I own a Weihrauch HW57.

I was wondering if it it would be suitable for hunting squirrels?

Also, any recommended pellets for hunting squirrels??

Thanks


----------



## gray squirrel (Apr 23, 2006)

predator pellets


----------



## SharpShooter14 (Dec 25, 2007)

gray squirrel said:


> predator pellets


plastic tip or hollow? keeping in mind i dont want to over penetrate.


----------



## coyote_buster (Mar 11, 2007)

i dont want to over penetrate.

Are you serious? Penetration is good, I would rather have the pellet go all the way through. That way if you dont hit it in a major organ it will lose alot more blood faster so it wont go as far.


----------



## Cleankill47 (Jan 19, 2006)

Well, coyote, there's a difference if the pellet goes straight through without changing or straight through with expansion. If you have a choice, go with expansion.
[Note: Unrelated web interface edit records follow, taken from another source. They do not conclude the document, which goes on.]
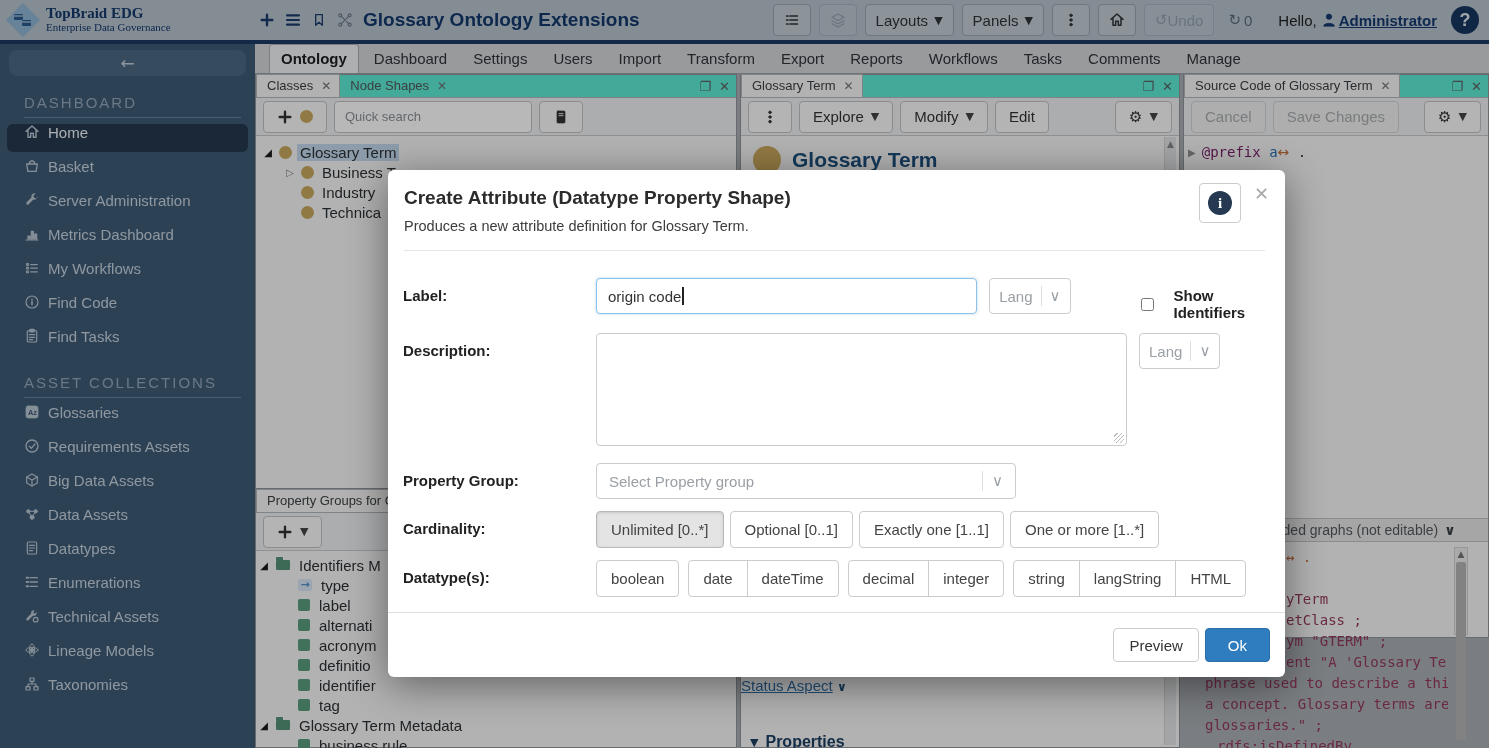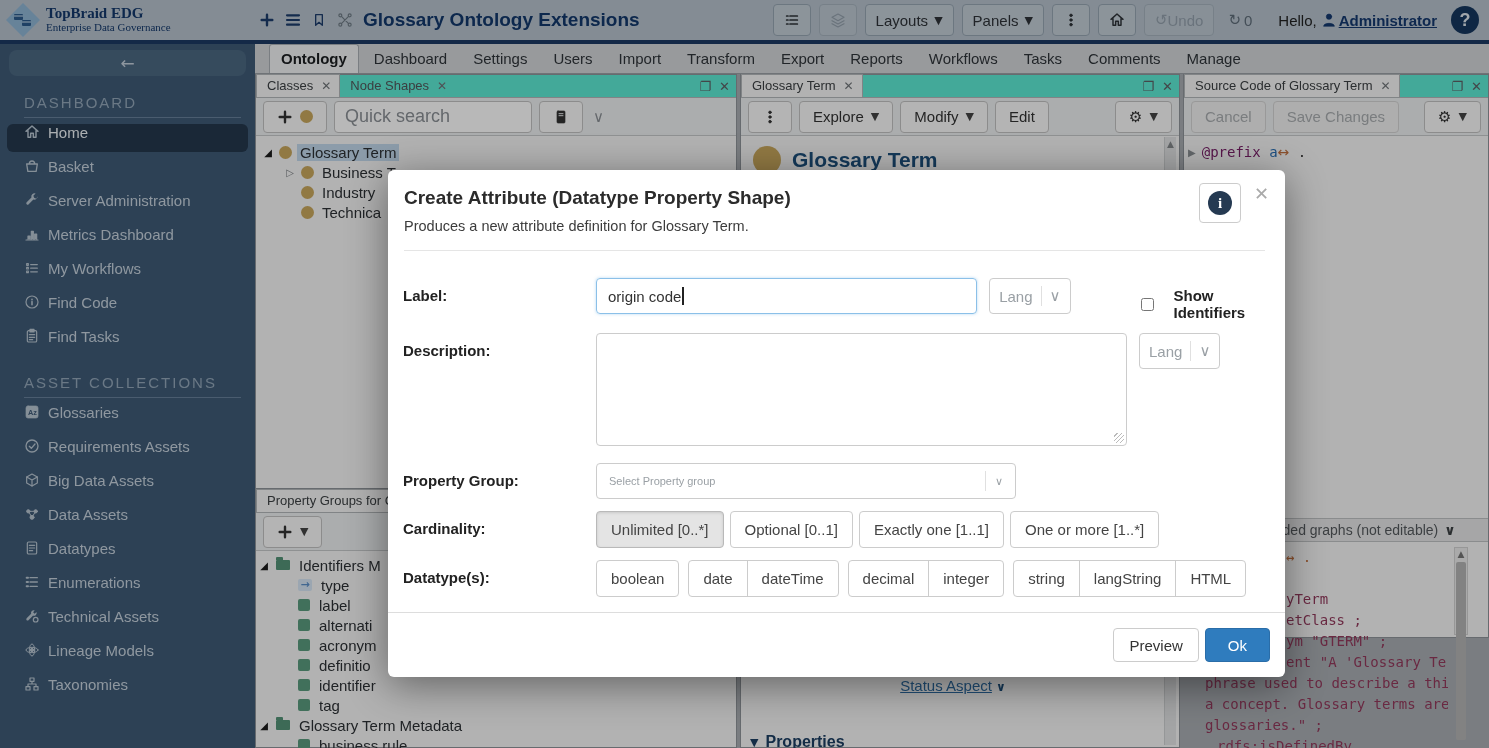--- a/index.html
+++ b/index.html
@@ -62,21 +62,21 @@
   .pbtn{height:32px;background:#fafafa;border:1px solid #c2c2c2;border-radius:4px;color:#333;
         font-size:15px;display:flex;align-items:center;justify-content:center;padding:0 13px;gap:7px;white-space:nowrap;}
   .pbtn .caret{font-size:11px;color:#444;}
   .pbtn.disabled{color:#a9adb0;background:#f1f1f1;border-color:#d4d4d4;}
   .gear-btn{margin-left:auto;}
 
   
   .panel-classes{left:255px;top:74px;width:482px;height:415px;}
   .qsearch{width:198px;height:32px;background:#fff;border:1px solid #c2c2c2;border-radius:4px;
            display:flex;align-items:center;padding:0 8px;color:#8b9096;font-size:15px;}
-  .qsearch input{border:none;outline:none;flex:1;font-size:18px;color:#333;font-family:inherit;background:transparent;}
+  .qsearch input{border:none;outline:none;flex:1;font-size:13px;color:#333;font-family:inherit;background:transparent;}
   .qsearch input::placeholder{color:#8b9096;}
   .qsearch .sep{width:1px;height:20px;background:#ddd;margin:0 7px;}
   .tree{font-size:15px;color:#2d3135;padding:6px 0 0 6px;}
   .trow{display:flex;align-items:center;height:20px;gap:5px;}
   .tcaret{width:12px;text-align:center;color:#1b1b1b;font-size:10px;flex:0 0 auto;}
   .tcaret.hollow{color:#7a7f83;}
   .gold{width:13px;height:13px;border-radius:50%;background:#c9a85e;flex:0 0 auto;}
   .tlabel{padding:0 3px;white-space:nowrap;}
   .tlabel.sel{background:#c2d9ec;}
   .tchild{margin-left:22px;}
@@ -91,21 +91,21 @@
   .tyarrow{width:14px;height:12px;background:#d7e7f5;border-radius:2px;color:#5b8fc9;font-size:11px;line-height:12px;
            text-align:center;font-weight:bold;flex:0 0 auto;}
 
   
   .panel-gt{left:740px;top:74px;width:440px;height:674px;}
   .gt-head{display:flex;align-items:center;gap:11px;padding:10px 0 0 12px;}
   .gt-circle{width:28px;height:28px;border-radius:50%;background:#c9a85e;}
   .gt-title{font-size:21px;font-weight:bold;color:#1d4f7c;}
   .gt-scroll{position:absolute;right:3px;top:62px;width:12px;height:608px;background:#e4e5e6;border-left:1px solid #cfd1d3;}
   .gt-scroll .up{position:absolute;top:2px;left:0;width:11px;text-align:center;color:#85898d;font-size:9px;}
-  .statusaspect{position:absolute;left:0;right:14px;top:602px;text-align:center;font-size:15px;}
+  .statusaspect{position:absolute;left:0;right:14px;top:602px;text-align:left;font-size:15px;}
   .statusaspect a{color:#2e6da4;text-decoration:underline;}
   .statusaspect .caret{color:#1d4f7c;font-weight:bold;text-decoration:none;font-size:12px;}
   .props{position:absolute;left:9px;top:658px;font-size:16px;font-weight:bold;color:#1d3f63;display:flex;align-items:center;gap:7px;}
   .props .tri{font-size:11px;}
 
   
   .panel-src{left:1183px;top:74px;width:306px;height:564px;font-size:14px;}
   .code{font-family:"DejaVu Sans Mono",monospace;font-size:14px;}
   .src-top{padding:8px 0 0 4px;display:flex;gap:6px;}
   .src-gutter{color:#8a8f93;font-size:10px;padding-top:3px;}
@@ -147,21 +147,21 @@
   .langbox{height:36px;border:1px solid #ccc;border-radius:4px;margin-left:12px;display:flex;align-items:center;
            padding:0 9px;color:#9aa0a5;font-size:15px;gap:8px;}
   .langbox .sep{width:1px;height:20px;background:#e0e0e0;}
   .showids{display:flex;align-items:center;gap:20px;margin-left:70px;padding-top:9px;}
   .showids input{width:13px;height:13px;margin:0;}
   .showids span{font-size:15px;font-weight:bold;color:#222;}
   .m-textarea{width:531px;height:113px;border:1px solid #ccc;border-radius:4px;position:relative;}
   .resize-grip{position:absolute;right:2px;bottom:2px;width:10px;height:10px;
      background:repeating-linear-gradient(135deg,transparent,transparent 2px,#bbb 2px,#bbb 3px);}
   .m-select{width:420px;height:36px;border:1px solid #ccc;border-radius:4px;display:flex;align-items:center;
-            padding:0 12px;color:#9aa0a5;font-size:11px;}
+            padding:0 12px;color:#9aa0a5;font-size:15px;}
   .m-select .sep{margin-left:auto;width:1px;height:20px;background:#e0e0e0;margin-right:9px;}
   .btnrow{display:flex;gap:6px;}
   .card-btn{height:37px;border:1px solid #ccc;border-radius:4px;background:#fff;font-size:15px;color:#444;
             display:flex;align-items:center;padding:0 14px;white-space:nowrap;}
   .card-btn.sel{background:#e4e4e4;border-color:#b9b9b9;box-shadow:inset 0 1px 3px rgba(0,0,0,.12);}
   .dtgroups{display:flex;gap:9px;}
   .dtgroup{display:flex;border:1px solid #ccc;border-radius:4px;overflow:hidden;background:#fff;height:37px;}
   .dt-btn{font-size:15px;color:#444;display:flex;align-items:center;padding:0 14px;border-left:1px solid #ccc;white-space:nowrap;}
   .dt-btn:first-child{border-left:none;}
   .m-footer{position:absolute;left:0;right:0;bottom:0;height:65px;border-top:1px solid #ddd;

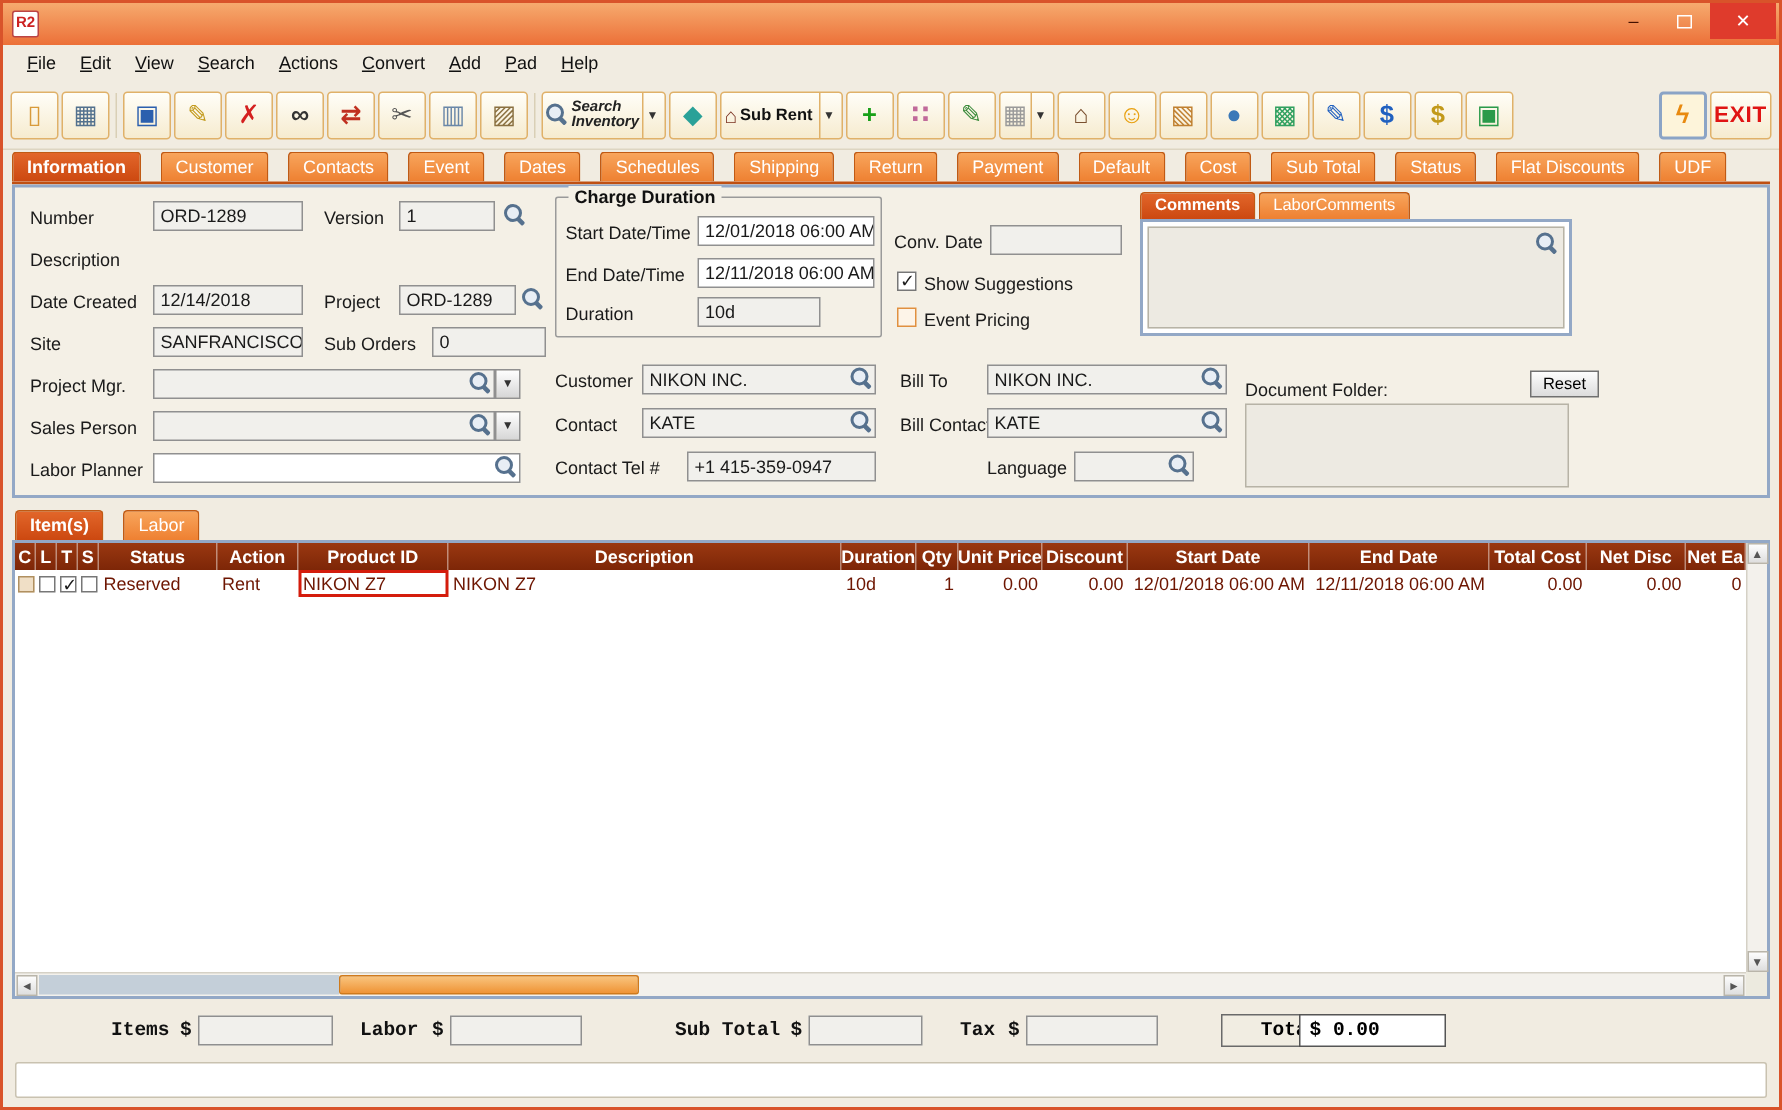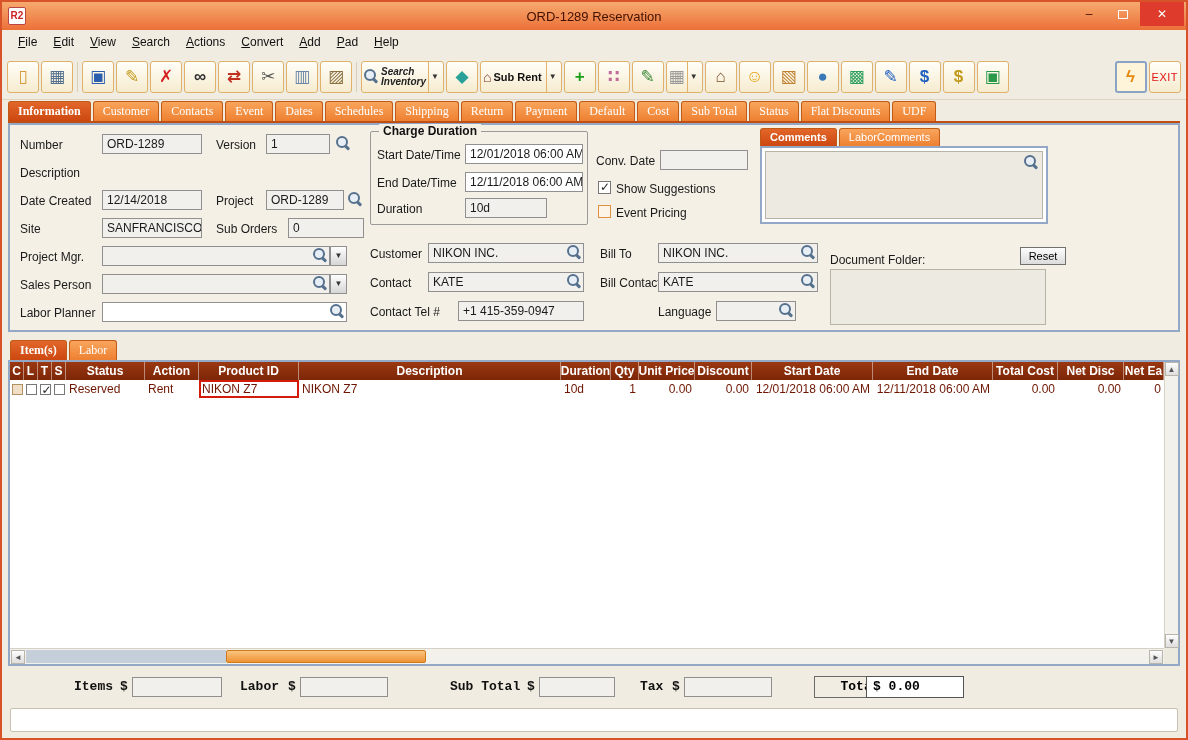--- a/index.html
+++ b/index.html
@@ -23,29 +23,29 @@
   
   .toolbar { position:absolute; left:0; top:52px; right:0; height:46px; display:flex; align-items:center; padding:0 4px; border-bottom:1px solid #ddd5c2; }
   .tb-btn { height:32px; min-width:32px; margin:1px; border:1px solid #e0b169; border-radius:3px; background:linear-gradient(#fffef8,#f6ebcf); display:flex; align-items:center; justify-content:center; font-size:17px; padding:0 2px; cursor:default; }
   .tb-btn .glyph { line-height:1; font-weight:bold; }
   .tb-btn.pressed { border:2px solid #8ba4c6; background:#fdf4da; }
   .tb-sep { width:1px; height:30px; background:#d9cfb6; margin:0 3px; }
   .tb-spacer { flex:1; }
   .tb2line { display:flex; flex-direction:column; line-height:10px; font-size:10px; font-weight:bold; font-style:italic; color:#222; margin-left:2px; }
   .tb-label { font-size:11px; font-weight:bold; color:#111; margin:0 2px; }
   .dd-arrow { font-size:8px; color:#333; border-left:1px solid #e0b169; align-self:stretch; display:flex; align-items:center; padding:0 2px; margin-left:2px; }
-  .exit-btn { color:#e01414; font-weight:normal; font-size:11px; letter-spacing:0.5px; }
+  .exit-btn { color:#e01414; font-weight:bold; font-size:15px; letter-spacing:0.5px; }
 
   
   .mag { position:relative; width:15px; height:15px; display:inline-block; }
   .mag::before { content:""; position:absolute; width:8px; height:8px; border:2px solid #56718e; border-radius:50%; left:0; top:0; background:#e8eef5; }
   .mag::after { content:""; position:absolute; width:6px; height:3px; background:#56718e; transform:rotate(45deg); left:8px; top:10px; border-radius:1px; }
 
   
-  .tabbar { position:absolute; left:6px; right:6px; top:98px; height:23px; display:flex; align-items:flex-end; gap:2px; border-bottom:2px solid #bf4f12;font-family:Liberation Serif, serif; }
+  .tabbar { position:absolute; left:6px; right:6px; top:98px; height:23px; display:flex; align-items:flex-end; gap:13px; border-bottom:2px solid #bf4f12; }
   .tab { height:20px; line-height:19px; padding:0 9px; background:linear-gradient(#f8a55c,#ee8031); border:1px solid #c05a14; border-bottom:none; border-radius:3px 3px 0 0; color:#fff; font-size:12px; white-space:nowrap; cursor:default; }
   .tab.selected { background:linear-gradient(#e2662a,#cc4810); font-weight:bold; }
   .tabbar.small { left:8px; right:auto; top:336px; border-bottom:none; height:22px; }
   .tab.small-tab { font-size:12px; }
 
   
   .panel { position:absolute; border:2px solid #93a8c6; background:#f4f0e6; }
   #info-panel { left:6px; top:121px; right:6px; height:209px; }
   #table-panel { left:6px; top:358px; right:6px; height:306px; background:#fff; }
 
@@ -98,21 +98,20 @@
 
   .statusbar { position:absolute; left:8px; right:8px; top:706px; height:24px; background:#fff; border:1px solid #c9c2b0; border-radius:2px; }
 </style>
 </head>
 <body>
 
 <div class="window">
 
   <div class="titlebar">
     <div class="app-icon">R2</div>
-    <div class="title-text">ORD-1289 Reservation</div>
     <div class="win-controls">
       <div class="win-btn">–</div>
       <div class="win-btn">
           <span class="max-glyph"></span>
         </div>
       <div class="win-btn close">✕</div>
     </div>
   </div>
 
   <div class="menubar" id="menubar">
The plastic tips have no threat of overpenetrating. The cone is internal, it pops off as the pellet starts to expand. Go with the Predator Polymags...

:sniper:


----------



## Woogie_man (Nov 18, 2006)

that is a great rifle.....

i agree with cleankill use the polymags.. i love them just make sure you rezero your air rifle with them.. i found out that in my beeman they have a different poi....

other than that have fun and let us know how it goes


----------